De las vacaciones, lo más importante no es el simple cambio de actividad, sino el cambio de valores (o la disipación universal de determinados valores). Joffre Dumazedier, que se especializó en el análisis del ocio moderno, decía que en el interior de ese cosmos se desarrollan hoy los mitos de Dionisos y Eros, de Narciso o de las bacanales, de las sirenas o de las Tres Gracias, reconvertidos para otorgar a ciertas prácticas afectivas de los fines de semana o de las vacaciones una carga poética excepcional. Y tanto más excepcional cuando su realización tiene lugar en intervalos relativamente súbitos, flanqueados por los largos periodos de obligación y trabajo que cubren el antes y después de esa experiencia arrancada a la cotidianidad.El volumen de la vacación es un cómputo diferencial caracterizado por ser un tiempo sustraído del comercio o la política y destinado exclusivamente para el bien de sí. A un lado y otro de la vacación discurre un mundo civil, religioso, económico o laboral vigilado por las normas sociales, numerado y sopesado por la ley; pero el transcurso de la vacación se presenta como la dosis de temporalidad extraída del control y ofrecida a los individuos, uno a uno, como la pequeña ración de fiesta con que se paga la duración laboral.

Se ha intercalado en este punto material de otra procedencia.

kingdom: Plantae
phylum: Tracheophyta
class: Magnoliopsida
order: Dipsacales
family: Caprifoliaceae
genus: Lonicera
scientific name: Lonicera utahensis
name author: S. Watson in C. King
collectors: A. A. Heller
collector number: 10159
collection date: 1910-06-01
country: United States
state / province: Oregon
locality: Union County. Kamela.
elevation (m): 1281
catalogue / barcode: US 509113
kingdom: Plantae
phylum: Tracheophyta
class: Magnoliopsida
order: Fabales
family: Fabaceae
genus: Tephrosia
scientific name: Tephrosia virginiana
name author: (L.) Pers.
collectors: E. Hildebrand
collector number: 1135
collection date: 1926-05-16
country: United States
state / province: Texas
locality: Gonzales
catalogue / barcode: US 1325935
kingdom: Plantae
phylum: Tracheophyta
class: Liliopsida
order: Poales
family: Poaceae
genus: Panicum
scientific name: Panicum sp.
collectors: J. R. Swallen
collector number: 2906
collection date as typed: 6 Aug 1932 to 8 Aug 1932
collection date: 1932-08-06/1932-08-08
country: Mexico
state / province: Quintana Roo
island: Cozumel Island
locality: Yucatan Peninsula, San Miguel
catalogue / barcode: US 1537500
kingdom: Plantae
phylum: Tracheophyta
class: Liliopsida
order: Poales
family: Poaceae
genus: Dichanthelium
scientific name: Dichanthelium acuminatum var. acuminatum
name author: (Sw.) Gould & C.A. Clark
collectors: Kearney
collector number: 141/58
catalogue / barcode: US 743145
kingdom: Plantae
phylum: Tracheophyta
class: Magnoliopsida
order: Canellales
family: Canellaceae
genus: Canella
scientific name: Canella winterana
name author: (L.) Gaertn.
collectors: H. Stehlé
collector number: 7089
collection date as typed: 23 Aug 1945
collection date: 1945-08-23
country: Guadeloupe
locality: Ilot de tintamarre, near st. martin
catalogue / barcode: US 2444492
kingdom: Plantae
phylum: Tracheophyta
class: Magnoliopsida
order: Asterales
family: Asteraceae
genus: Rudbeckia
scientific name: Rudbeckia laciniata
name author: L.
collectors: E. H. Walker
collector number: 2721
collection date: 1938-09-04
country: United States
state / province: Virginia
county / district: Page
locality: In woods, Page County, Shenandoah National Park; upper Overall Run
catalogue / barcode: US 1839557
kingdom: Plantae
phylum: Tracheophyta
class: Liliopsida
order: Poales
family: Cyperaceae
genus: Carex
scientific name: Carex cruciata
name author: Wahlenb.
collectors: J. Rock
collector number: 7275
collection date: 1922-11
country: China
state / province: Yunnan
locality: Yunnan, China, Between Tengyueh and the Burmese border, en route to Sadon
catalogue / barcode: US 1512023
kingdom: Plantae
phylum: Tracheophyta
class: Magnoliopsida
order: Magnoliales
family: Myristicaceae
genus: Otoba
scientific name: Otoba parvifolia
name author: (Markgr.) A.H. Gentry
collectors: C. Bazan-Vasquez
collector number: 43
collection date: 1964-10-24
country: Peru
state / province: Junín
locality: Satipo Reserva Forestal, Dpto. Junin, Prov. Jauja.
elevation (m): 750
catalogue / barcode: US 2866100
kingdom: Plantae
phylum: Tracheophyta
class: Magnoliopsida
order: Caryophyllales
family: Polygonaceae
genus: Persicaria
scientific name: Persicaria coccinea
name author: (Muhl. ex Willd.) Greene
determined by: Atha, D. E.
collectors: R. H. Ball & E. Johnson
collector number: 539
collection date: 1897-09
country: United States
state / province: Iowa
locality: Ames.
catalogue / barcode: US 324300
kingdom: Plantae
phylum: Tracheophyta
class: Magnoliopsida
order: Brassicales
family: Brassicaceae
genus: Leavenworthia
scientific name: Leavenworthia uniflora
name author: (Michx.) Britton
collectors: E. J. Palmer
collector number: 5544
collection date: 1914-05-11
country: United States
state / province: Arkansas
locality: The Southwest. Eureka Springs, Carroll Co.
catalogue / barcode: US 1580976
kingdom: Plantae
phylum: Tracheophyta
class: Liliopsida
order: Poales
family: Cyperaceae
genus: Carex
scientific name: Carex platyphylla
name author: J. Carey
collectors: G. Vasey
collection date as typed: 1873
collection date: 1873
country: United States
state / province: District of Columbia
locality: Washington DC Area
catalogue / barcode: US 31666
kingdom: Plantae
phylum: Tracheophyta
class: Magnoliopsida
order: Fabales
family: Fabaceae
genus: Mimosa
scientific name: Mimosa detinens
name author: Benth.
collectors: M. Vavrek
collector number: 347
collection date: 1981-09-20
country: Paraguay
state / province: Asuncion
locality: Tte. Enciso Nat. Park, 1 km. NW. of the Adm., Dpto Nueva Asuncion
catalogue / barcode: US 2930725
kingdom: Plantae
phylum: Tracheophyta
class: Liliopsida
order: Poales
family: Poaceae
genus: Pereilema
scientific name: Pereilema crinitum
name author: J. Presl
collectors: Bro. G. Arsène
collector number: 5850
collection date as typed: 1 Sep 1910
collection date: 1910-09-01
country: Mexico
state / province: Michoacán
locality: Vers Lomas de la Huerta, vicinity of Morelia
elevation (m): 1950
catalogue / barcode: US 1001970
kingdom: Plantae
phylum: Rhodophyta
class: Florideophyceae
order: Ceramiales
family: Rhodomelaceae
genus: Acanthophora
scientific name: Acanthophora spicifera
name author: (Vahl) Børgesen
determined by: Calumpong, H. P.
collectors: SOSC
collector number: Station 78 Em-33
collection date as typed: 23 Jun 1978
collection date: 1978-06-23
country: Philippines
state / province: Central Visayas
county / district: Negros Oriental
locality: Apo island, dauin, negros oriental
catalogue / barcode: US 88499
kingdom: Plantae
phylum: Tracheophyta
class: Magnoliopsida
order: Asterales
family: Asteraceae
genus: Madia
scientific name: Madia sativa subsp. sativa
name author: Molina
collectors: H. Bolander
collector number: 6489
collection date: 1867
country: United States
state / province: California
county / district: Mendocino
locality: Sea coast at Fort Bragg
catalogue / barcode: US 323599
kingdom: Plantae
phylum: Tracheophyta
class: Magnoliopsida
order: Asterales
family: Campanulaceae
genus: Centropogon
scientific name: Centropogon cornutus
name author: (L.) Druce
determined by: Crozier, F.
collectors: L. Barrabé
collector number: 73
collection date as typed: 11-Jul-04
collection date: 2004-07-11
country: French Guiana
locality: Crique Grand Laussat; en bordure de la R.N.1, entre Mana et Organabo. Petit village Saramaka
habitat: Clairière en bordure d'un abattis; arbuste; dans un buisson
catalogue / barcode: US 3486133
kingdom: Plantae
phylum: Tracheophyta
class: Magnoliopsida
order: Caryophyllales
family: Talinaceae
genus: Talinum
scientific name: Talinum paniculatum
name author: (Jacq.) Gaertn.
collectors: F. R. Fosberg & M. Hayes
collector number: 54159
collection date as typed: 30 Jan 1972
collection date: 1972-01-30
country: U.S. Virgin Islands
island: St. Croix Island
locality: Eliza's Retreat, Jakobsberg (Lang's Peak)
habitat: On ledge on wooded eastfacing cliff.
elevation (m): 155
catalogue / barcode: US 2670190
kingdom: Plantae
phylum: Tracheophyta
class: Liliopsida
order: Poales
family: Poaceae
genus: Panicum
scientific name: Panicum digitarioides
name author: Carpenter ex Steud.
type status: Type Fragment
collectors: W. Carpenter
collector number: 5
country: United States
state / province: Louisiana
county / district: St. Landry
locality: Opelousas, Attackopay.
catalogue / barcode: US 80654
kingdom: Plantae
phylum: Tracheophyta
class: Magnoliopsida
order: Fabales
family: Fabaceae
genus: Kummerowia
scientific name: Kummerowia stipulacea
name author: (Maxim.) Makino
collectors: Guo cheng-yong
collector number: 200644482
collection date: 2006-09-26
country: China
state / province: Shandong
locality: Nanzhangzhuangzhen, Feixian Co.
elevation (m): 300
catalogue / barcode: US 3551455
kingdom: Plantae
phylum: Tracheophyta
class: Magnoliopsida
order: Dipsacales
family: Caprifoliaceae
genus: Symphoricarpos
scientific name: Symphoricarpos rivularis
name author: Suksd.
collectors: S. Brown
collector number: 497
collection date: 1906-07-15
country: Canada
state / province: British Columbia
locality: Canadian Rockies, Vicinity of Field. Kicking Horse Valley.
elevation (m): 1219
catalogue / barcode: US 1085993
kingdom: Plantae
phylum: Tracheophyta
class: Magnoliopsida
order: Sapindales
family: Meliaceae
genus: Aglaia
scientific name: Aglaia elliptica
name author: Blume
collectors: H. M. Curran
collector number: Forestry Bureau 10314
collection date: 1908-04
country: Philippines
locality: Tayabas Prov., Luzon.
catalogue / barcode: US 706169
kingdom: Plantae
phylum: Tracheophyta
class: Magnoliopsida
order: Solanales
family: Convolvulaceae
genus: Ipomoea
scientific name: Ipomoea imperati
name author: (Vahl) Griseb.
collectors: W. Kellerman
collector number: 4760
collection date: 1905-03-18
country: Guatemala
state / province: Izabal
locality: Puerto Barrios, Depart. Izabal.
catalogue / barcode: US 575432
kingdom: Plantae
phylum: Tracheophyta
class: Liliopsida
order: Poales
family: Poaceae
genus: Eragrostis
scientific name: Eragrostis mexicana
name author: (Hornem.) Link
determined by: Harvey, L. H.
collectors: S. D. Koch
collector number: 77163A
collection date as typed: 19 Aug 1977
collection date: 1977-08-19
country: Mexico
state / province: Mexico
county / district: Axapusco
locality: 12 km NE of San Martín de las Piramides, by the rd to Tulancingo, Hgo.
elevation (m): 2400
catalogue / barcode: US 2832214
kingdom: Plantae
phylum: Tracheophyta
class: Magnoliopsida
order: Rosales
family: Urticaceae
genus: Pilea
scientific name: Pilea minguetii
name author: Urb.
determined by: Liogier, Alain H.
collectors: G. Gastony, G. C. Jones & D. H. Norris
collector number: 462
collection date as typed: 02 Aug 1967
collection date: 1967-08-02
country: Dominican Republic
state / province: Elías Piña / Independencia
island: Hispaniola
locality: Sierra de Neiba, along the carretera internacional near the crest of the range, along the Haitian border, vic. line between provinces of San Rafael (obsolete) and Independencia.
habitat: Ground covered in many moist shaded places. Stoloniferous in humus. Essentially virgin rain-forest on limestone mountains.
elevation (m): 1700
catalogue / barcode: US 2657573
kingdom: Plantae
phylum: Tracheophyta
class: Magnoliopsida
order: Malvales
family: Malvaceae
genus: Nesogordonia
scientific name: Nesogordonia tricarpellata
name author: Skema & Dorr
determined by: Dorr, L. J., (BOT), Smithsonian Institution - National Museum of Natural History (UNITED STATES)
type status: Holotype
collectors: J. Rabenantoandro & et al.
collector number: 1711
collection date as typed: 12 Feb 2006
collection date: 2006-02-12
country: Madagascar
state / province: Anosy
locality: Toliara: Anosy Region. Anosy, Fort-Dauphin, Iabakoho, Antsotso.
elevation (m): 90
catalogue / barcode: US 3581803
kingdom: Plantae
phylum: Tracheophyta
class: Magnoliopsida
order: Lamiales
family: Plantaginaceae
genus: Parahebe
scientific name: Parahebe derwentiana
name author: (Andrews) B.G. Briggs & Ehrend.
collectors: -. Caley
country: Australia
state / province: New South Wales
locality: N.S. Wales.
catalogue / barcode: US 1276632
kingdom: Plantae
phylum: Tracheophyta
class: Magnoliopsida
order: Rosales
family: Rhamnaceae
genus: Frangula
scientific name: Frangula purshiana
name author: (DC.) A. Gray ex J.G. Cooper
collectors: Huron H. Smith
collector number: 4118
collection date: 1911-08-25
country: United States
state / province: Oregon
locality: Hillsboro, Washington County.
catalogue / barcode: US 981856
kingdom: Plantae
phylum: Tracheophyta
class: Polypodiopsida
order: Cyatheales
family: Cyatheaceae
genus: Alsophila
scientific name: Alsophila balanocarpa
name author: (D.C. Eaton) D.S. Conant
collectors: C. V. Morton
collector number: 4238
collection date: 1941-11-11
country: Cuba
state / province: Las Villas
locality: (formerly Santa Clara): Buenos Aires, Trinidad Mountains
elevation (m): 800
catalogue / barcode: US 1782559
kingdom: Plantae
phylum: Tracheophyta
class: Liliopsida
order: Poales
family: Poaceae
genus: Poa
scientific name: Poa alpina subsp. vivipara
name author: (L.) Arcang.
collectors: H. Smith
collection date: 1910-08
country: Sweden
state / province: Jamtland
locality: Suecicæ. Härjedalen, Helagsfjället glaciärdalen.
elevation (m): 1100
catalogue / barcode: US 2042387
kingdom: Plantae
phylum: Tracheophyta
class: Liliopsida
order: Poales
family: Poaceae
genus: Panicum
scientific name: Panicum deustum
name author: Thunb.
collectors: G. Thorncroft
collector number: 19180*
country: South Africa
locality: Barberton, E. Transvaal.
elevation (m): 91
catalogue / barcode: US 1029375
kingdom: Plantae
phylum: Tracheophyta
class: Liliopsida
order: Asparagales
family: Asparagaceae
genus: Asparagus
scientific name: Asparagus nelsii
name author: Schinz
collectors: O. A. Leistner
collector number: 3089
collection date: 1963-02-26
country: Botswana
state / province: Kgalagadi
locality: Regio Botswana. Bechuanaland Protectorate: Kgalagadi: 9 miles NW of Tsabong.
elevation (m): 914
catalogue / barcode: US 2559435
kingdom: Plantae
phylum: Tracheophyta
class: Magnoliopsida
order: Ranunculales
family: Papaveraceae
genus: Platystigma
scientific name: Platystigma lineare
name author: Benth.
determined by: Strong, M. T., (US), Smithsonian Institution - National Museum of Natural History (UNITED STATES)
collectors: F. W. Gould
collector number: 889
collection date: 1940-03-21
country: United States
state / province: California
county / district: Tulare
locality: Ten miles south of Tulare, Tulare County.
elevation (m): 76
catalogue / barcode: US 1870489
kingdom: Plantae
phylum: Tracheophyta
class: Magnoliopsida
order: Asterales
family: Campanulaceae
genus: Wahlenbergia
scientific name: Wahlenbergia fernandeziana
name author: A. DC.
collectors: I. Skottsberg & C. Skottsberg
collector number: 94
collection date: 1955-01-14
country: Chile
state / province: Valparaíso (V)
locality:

En ese tiempo para sí, cada cual vive consigo; pero no exactamente con el yo embadurnado de horarios, jefes, máquinas y oficinas, sino con una suerte de doble que vive escondido en el interior de la persona pública y que ahora sale de su escondite para darse un gozo personal. Ese segundo yo, disfrazado el resto del año o camuflado en la repetición, trata de emerger como individuo singular y egoísta, presto para disponer las cosas, desde la acción a la no acción, desde la mañana a la noche, libre de indicaciones externas.

La vacación es la emancipación, la suspensión de los valores que configuraban la reiteración de la cotidianidad. La vacación -decía Edgar Morin- es la vacación de los valores, y así se logra el valor de la vacación. Pero, a su vez, las vacaciones producen unos valores nuevos, y, entre ellos, el más visible es la preeminencia ególatra y narcisista del yo.

Para muchas personas, el viaje que se emprende en las vacaciones constituye la máxima aventura del año. Un viaje que se afronta con el ánimo de apartar de sí las escenas conocidas de la vida ordinaria, aquellos territorios en los que se encuentran afincadas las garitas e instituciones que mediatizan nuestra identidad y prevén nuestro horizonte. El viaje es por ello una aventura contra el gravamen de la identidad espacial y contra los probables pronósticos de futuro. El viaje reúne la imprevisión y la sorpresa, el descubrimiento y la inauguración, la fuga y la rebeldía, estando siempre en el centro de estas opciones la decidida pesquisa de uno mismo como sujeto desconocido, renovado o resuelto a ser otro.

Hay un tiempo funcional orientado a la producción, a la atención de los conflictos, a la remoción de los obstáculos, y existe, por contraste, un tiempo libre para vivir: para vivir por vivir; un tiempo sin otra misión que autosumarse a la vida y convertirse en un dulce destino para sí mismo. Los dioses se autocomplacían en sus dorados espacios del Olimpo; mientras, los mortales contemporáneos tratan de recrearse en los paraísos fantásticos de su vacación. Cada año regresa esta ficción de libertad y blanqueo del yo como una higiene del alma y del espíritu que deberá devolvernos la alegría de vivir por vivir; sin profesión, sin parentescos, sin marcas, sin culpas ni temor al castigo. Pagadas o no pagadas, acotadas y no acotadas, largas o cortas, las vacaciones constituyen efectivamente más que una simple oportunidad para reponer las fuerzas. Son, por encima de su realidad, el retorno de un mito salvador y sagrado que compensa, provisionalmente, de no ser criaturas divinas, bendecidas y soleadas el enorme resto del año.